-- ASSIGNMENT --
Could you reproduce the data below line for line, omitting the pictures?

-- EXERCISE DATA --
§
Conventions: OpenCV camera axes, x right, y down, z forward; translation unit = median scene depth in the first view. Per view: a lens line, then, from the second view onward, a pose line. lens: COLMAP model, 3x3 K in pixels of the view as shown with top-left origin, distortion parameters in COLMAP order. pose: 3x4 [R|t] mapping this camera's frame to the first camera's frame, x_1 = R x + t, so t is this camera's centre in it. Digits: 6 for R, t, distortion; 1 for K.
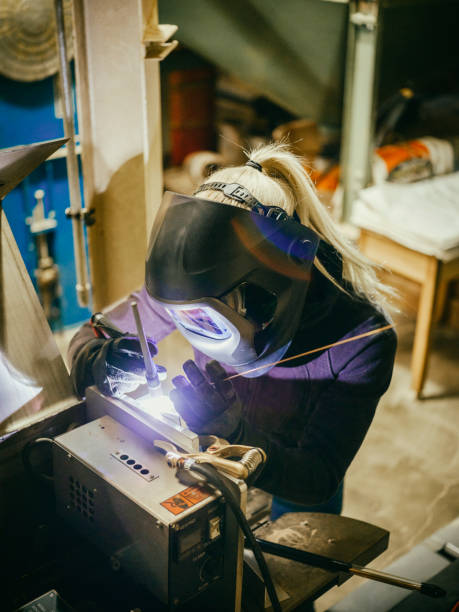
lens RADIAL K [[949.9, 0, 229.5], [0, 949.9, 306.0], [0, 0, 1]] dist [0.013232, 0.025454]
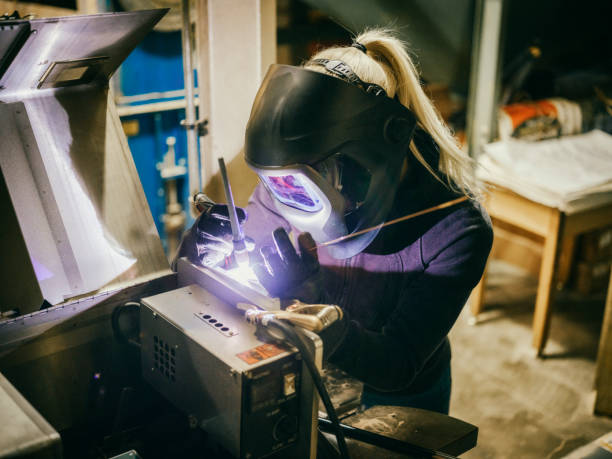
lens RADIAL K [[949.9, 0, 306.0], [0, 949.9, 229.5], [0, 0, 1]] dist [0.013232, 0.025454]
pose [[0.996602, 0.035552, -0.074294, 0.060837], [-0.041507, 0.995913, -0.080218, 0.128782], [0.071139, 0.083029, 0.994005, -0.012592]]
§
-- TASK SOLUTION --
Conventions: OpenCV camera axes, x right, y down, z forward; translation unit = median scene depth in the first view. Per view: a lens line, then, from the second view onward, a pose line. lens: COLMAP model, 3x3 K in pixels of the view as shown with top-left origin, distortion parameters in COLMAP order. pose: 3x4 [R|t] mapping this camera's frame to the first camera's frame, x_1 = R x + t, so t is this camera's centre in it. Digits: 6 for R, t, distortion; 1 for K.
lens RADIAL K [[949.9, 0, 229.5], [0, 949.9, 306.0], [0, 0, 1]] dist [0.013232, 0.025454]
lens RADIAL K [[949.9, 0, 306.0], [0, 949.9, 229.5], [0, 0, 1]] dist [0.013232, 0.025454]
pose [[0.996602, 0.035552, -0.074294, 0.060837], [-0.041507, 0.995913, -0.080218, 0.128782], [0.071139, 0.083029, 0.994005, -0.012592]]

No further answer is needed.